*** Quoted passage Section Begins ***

Wood Workbench - 60" Wood Workbench w/ 4 Drawers

if you get one...when you put it togather...also use some glue ...like titebond or gorrilla...it will be solid enough for most home projects


----------



## timmytard (Mar 19, 2009)

Which mtn do you have a seasons pass for?

Do you burn money in big ritualistic bonfires?

K, you need 2 OBJECTS to put under your board.
One oblect won't work, cause it'll teeter totter.
So 2 of any fuckin' things you see around the house.
If you come back here & say you can't find 2 fuckin' objects to stick under your snowboard?
You are so fuckin' fired. 


Most of the time I just throw a pair of boots under it. One under each end
Ta-Muther-fuckin'-da!:hairy:

You need a $2 iron from a thrift store, or look on Craigslist there's prolly one for free

You need something flat with an edge to scrape.
anything that's flat with an edge, glass, plastic, steel, anything will work, anything.
The more you scrape off, the faster it is going to be gone off your board, when you ride it. FACT

Lastly Wax, that's a tough one to get around you might actually have to buy that.

Now go & buy yourself a seasons pass somewhere & learn how to shred that fuckin; thing.

Good day Sir.


TT


----------



## speedjason (May 2, 2013)

Way overkill. If you wanna get fancy, get a waxing iron for $50. I just throw mine on the kitchen counter and go to to town. Scraper to scrap it off. Then use green scotch pad to polish it up.

*** Quoted passage Section Ends ***

> **Complete the following**:
[a] In the forum thread, list the things timmytard says you need.
[b] Answer from the forum thread:
(i) What should be used along with assembly, according to the first post about the workbench?
(ii) What does timmytard usually put under the board?
(iii) What price does speedjason give for a waxing iron?
[c] Do these statements agree with the forum thread? Answer yes or no for each, and quote the deciding words.
(i) timmytard says a single object under the board is enough.
(ii) speedjason polishes the board with a green scotch pad.
(iii) timmytard says wax is easy to get without buying it.
The listing that comes next has no connection to the forum thread.

*** Supplied information Section Begins ***

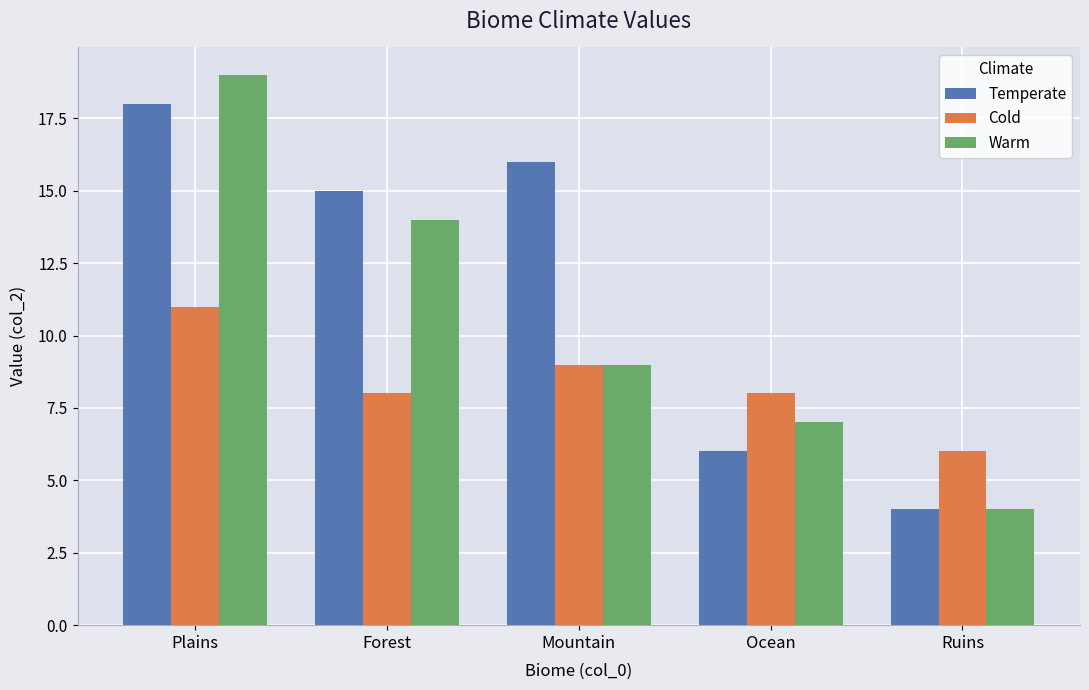

What is the minimum value for Warm?

4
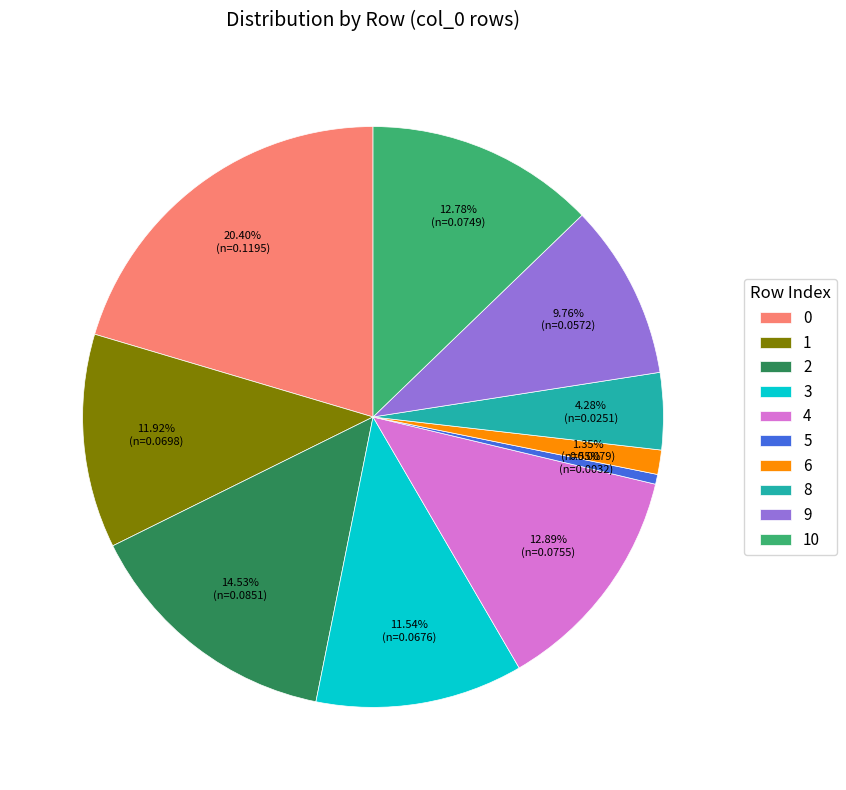

How many segments does this pie chart have?

10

*** Supplied information Section Ends ***

> **Answer list**:
[a] Two objects to put under the board; a $2 iron; something flat with an edge to scrape; wax.

[b]
(i) Glue, such as titebond or gorrilla.
(ii) A pair of boots, one under each end.
(iii) $50.

[c]
(i) No: "K, you need 2 OBJECTS to put under your board."
(ii) Yes: "Then use green scotch pad to polish it up."
(iii) No: "Lastly Wax, that's a tough one to get around you might actually have to buy that."